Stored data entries
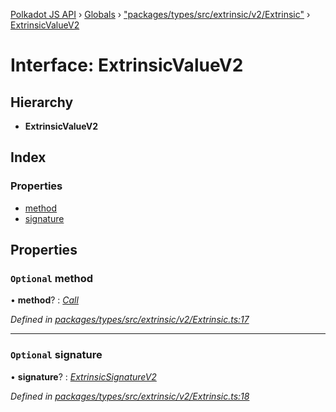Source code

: [Polkadot JS API](../README.md) › [Globals](../globals.md) › ["packages/types/src/extrinsic/v2/Extrinsic"](../modules/_packages_types_src_extrinsic_v2_extrinsic_.md) › [ExtrinsicValueV2](_packages_types_src_extrinsic_v2_extrinsic_.extrinsicvaluev2.md)

# Interface: ExtrinsicValueV2

## Hierarchy

* **ExtrinsicValueV2**

## Index

### Properties

* [method](_packages_types_src_extrinsic_v2_extrinsic_.extrinsicvaluev2.md#optional-method)
* [signature](_packages_types_src_extrinsic_v2_extrinsic_.extrinsicvaluev2.md#optional-signature)

## Properties

### `Optional` method

• **method**? : *[Call](../classes/_packages_types_src_generic_call_.call.md)*

*Defined in [packages/types/src/extrinsic/v2/Extrinsic.ts:17](https://github.com/polkadot-js/api/blob/c2ff1b32a/packages/types/src/extrinsic/v2/Extrinsic.ts#L17)*

___

### `Optional` signature

• **signature**? : *[ExtrinsicSignatureV2](../classes/_packages_types_src_extrinsic_v2_extrinsicsignature_.extrinsicsignaturev2.md)*

*Defined in [packages/types/src/extrinsic/v2/Extrinsic.ts:18](https://github.com/polkadot-js/api/blob/c2ff1b32a/packages/types/src/extrinsic/v2/Extrinsic.ts#L18)*
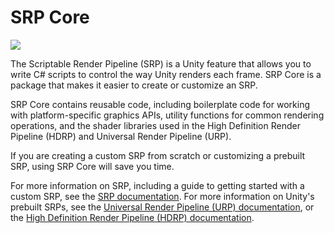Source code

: # SRP Core

![](https://blogs.unity3d.com/wp-content/uploads/2018/01/image5_rs.png)

The Scriptable Render Pipeline (SRP) is a Unity feature that allows you to write C# scripts to control the way Unity renders each frame. SRP Core is a package that makes it easier to create or customize an SRP.

SRP Core contains reusable code, including boilerplate code for working with platform-specific graphics APIs, utility functions for common rendering operations, and the shader libraries used in the High Definition Render Pipeline (HDRP) and Universal Render Pipeline (URP).

If you are creating a custom SRP from scratch or customizing a prebuilt SRP, using SRP Core will save you time.

For more information on SRP, including a guide to getting started with a custom SRP, see the [SRP documentation](https://docs.unity3d.com/Manual/ScriptableRenderPipeline.html). For more information on Unity's prebuilt SRPs, see the [Universal Render Pipeline (URP) documentation](https://docs.unity3d.com/Assets/com.unity.render-pipelines.universal@latest), or the [High Definition Render Pipeline (HDRP) documentation](https://docs.unity3d.com/Packages/com.unity.render-pipelines.high-definition@latest).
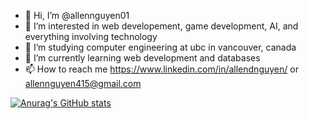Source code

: - 👋 Hi, I’m @allennguyen01
- 👀 I’m interested in web developement, game development, AI, and everything involving technology
- 🌱 I’m studying computer engineering at ubc in vancouver, canada
- 💞️ I’m currently learning web development and databases
- 📫 How to reach me https://www.linkedin.com/in/allendnguyen/ or allennguyen415@gmail.com

<!---
allennguyen01/allennguyen01 is a ✨ special ✨ repository because its `README.md` (this file) appears on your GitHub profile.
You can click the Preview link to take a look at your changes.
--->

[![Anurag's GitHub stats](https://github-readme-stats.vercel.app/api?username=allennguyen01&show_icons=true&theme=tokyonight&count_private=true)](https://github.com/allennguyen01)
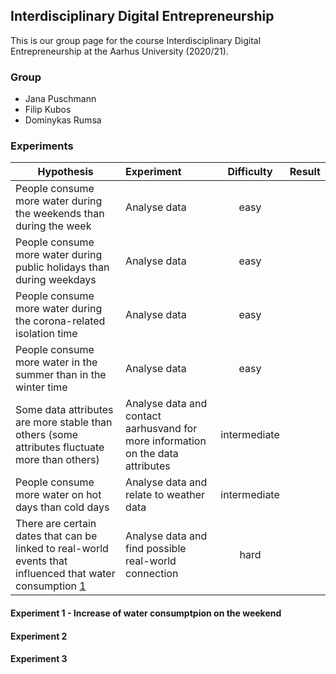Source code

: ## Interdisciplinary Digital Entrepreneurship

This is our group page for the course Interdisciplinary Digital Entrepreneurship at the Aarhus University (2020/21). 

### Group

- Jana Puschmann
- Filip Kubos
- Dominykas Rumsa


### Experiments


| Hypothesis        | Experiment           | Difficulty  |  Result |
| ----------------- |:--------------------|:-----------:| ------- |
| People consume more water during the weekends than during the week | Analyse data | easy |         |    
| People consume more water during public holidays than during weekdays | Analyse data | easy |         | 
| People consume more water during the corona-related isolation time | Analyse data | easy |         |
| People consume more water in the summer than in the winter time | Analyse data | easy |         |
| Some data attributes are more stable than others (some attributes fluctuate more than others) | Analyse data and contact aarhusvand for more information on the data attributes | intermediate |         |
| People consume more water on hot days than cold days | Analyse data and relate to weather data | intermediate |         |
| There are certain dates that can be linked to real-world events that influenced that water consumption [1]| Analyse data and find possible real-world connection | hard |         |

[1]: https://www.dst.dk/

#### Experiment 1 - Increase of water consumptpion on the weekend

#### Experiment 2

#### Experiment 3
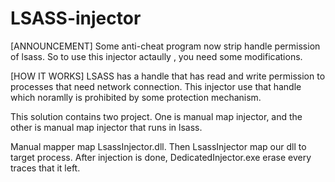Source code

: # LSASS-injector
 

[ANNOUNCEMENT]
Some anti-cheat program now strip handle permission of lsass.
So to use this injector actaully , you need some modifications.

[HOW IT WORKS]
LSASS has a handle that has read and write permission to processes that need network connection.
This injector use that handle which noramlly is prohibited by some protection mechanism.

This solution contains two project.
One is manual map injector, and the other is manual map injector that runs in lsass.

Manual mapper map LsassInjector.dll.
Then LsassInjector map our dll to target process.
After injection is done, DedicatedInjector.exe erase every traces that it left.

Assignment:
Reproduce the text of every item above line for line, without changing a character. Leave the pictures out of your answer.

Exercise response:
Source code

: [Polkadot JS API](../README.md) › [Globals](../globals.md) › ["packages/types/src/extrinsic/v2/Extrinsic"](../modules/_packages_types_src_extrinsic_v2_extrinsic_.md) › [ExtrinsicValueV2](_packages_types_src_extrinsic_v2_extrinsic_.extrinsicvaluev2.md)

# Interface: ExtrinsicValueV2

## Hierarchy

* **ExtrinsicValueV2**

## Index

### Properties

* [method](_packages_types_src_extrinsic_v2_extrinsic_.extrinsicvaluev2.md#optional-method)
* [signature](_packages_types_src_extrinsic_v2_extrinsic_.extrinsicvaluev2.md#optional-signature)

## Properties

### `Optional` method

• **method**? : *[Call](../classes/_packages_types_src_generic_call_.call.md)*

*Defined in [packages/types/src/extrinsic/v2/Extrinsic.ts:17](https://github.com/polkadot-js/api/blob/c2ff1b32a/packages/types/src/extrinsic/v2/Extrinsic.ts#L17)*

___

### `Optional` signature

• **signature**? : *[ExtrinsicSignatureV2](../classes/_packages_types_src_extrinsic_v2_extrinsicsignature_.extrinsicsignaturev2.md)*

*Defined in [packages/types/src/extrinsic/v2/Extrinsic.ts:18](https://github.com/polkadot-js/api/blob/c2ff1b32a/packages/types/src/extrinsic/v2/Extrinsic.ts#L18)*
Source code

: # SRP Core

![](https://blogs.unity3d.com/wp-content/uploads/2018/01/image5_rs.png)

The Scriptable Render Pipeline (SRP) is a Unity feature that allows you to write C# scripts to control the way Unity renders each frame. SRP Core is a package that makes it easier to create or customize an SRP.

SRP Core contains reusable code, including boilerplate code for working with platform-specific graphics APIs, utility functions for common rendering operations, and the shader libraries used in the High Definition Render Pipeline (HDRP) and Universal Render Pipeline (URP).

If you are creating a custom SRP from scratch or customizing a prebuilt SRP, using SRP Core will save you time.

For more information on SRP, including a guide to getting started with a custom SRP, see the [SRP documentation](https://docs.unity3d.com/Manual/ScriptableRenderPipeline.html). For more information on Unity's prebuilt SRPs, see the [Universal Render Pipeline (URP) documentation](https://docs.unity3d.com/Assets/com.unity.render-pipelines.universal@latest), or the [High Definition Render Pipeline (HDRP) documentation](https://docs.unity3d.com/Packages/com.unity.render-pipelines.high-definition@latest).
Source code

: - 👋 Hi, I’m @allennguyen01
- 👀 I’m interested in web developement, game development, AI, and everything involving technology
- 🌱 I’m studying computer engineering at ubc in vancouver, canada
- 💞️ I’m currently learning web development and databases
- 📫 How to reach me https://www.linkedin.com/in/allendnguyen/ or allennguyen415@gmail.com

<!---
allennguyen01/allennguyen01 is a ✨ special ✨ repository because its `README.md` (this file) appears on your GitHub profile.
You can click the Preview link to take a look at your changes.
--->

[![Anurag's GitHub stats](https://github-readme-stats.vercel.app/api?username=allennguyen01&show_icons=true&theme=tokyonight&count_private=true)](https://github.com/allennguyen01)
Source code

: ## Interdisciplinary Digital Entrepreneurship

This is our group page for the course Interdisciplinary Digital Entrepreneurship at the Aarhus University (2020/21). 

### Group

- Jana Puschmann
- Filip Kubos
- Dominykas Rumsa


### Experiments


| Hypothesis        | Experiment           | Difficulty  |  Result |
| ----------------- |:--------------------|:-----------:| ------- |
| People consume more water during the weekends than during the week | Analyse data | easy |         |    
| People consume more water during public holidays than during weekdays | Analyse data | easy |         | 
| People consume more water during the corona-related isolation time | Analyse data | easy |         |
| People consume more water in the summer than in the winter time | Analyse data | easy |         |
| Some data attributes are more stable than others (some attributes fluctuate more than others) | Analyse data and contact aarhusvand for more information on the data attributes | intermediate |         |
| People consume more water on hot days than cold days | Analyse data and relate to weather data | intermediate |         |
| There are certain dates that can be linked to real-world events that influenced that water consumption [1]| Analyse data and find possible real-world connection | hard |         |

[1]: https://www.dst.dk/

#### Experiment 1 - Increase of water consumptpion on the weekend

#### Experiment 2

#### Experiment 3
Source code

: # LSASS-injector
 

[ANNOUNCEMENT]
Some anti-cheat program now strip handle permission of lsass.
So to use this injector actaully , you need some modifications.

[HOW IT WORKS]
LSASS has a handle that has read and write permission to processes that need network connection.
This injector use that handle which noramlly is prohibited by some protection mechanism.

This solution contains two project.
One is manual map injector, and the other is manual map injector that runs in lsass.

Manual mapper map LsassInjector.dll.
Then LsassInjector map our dll to target process.
After injection is done, DedicatedInjector.exe erase every traces that it left.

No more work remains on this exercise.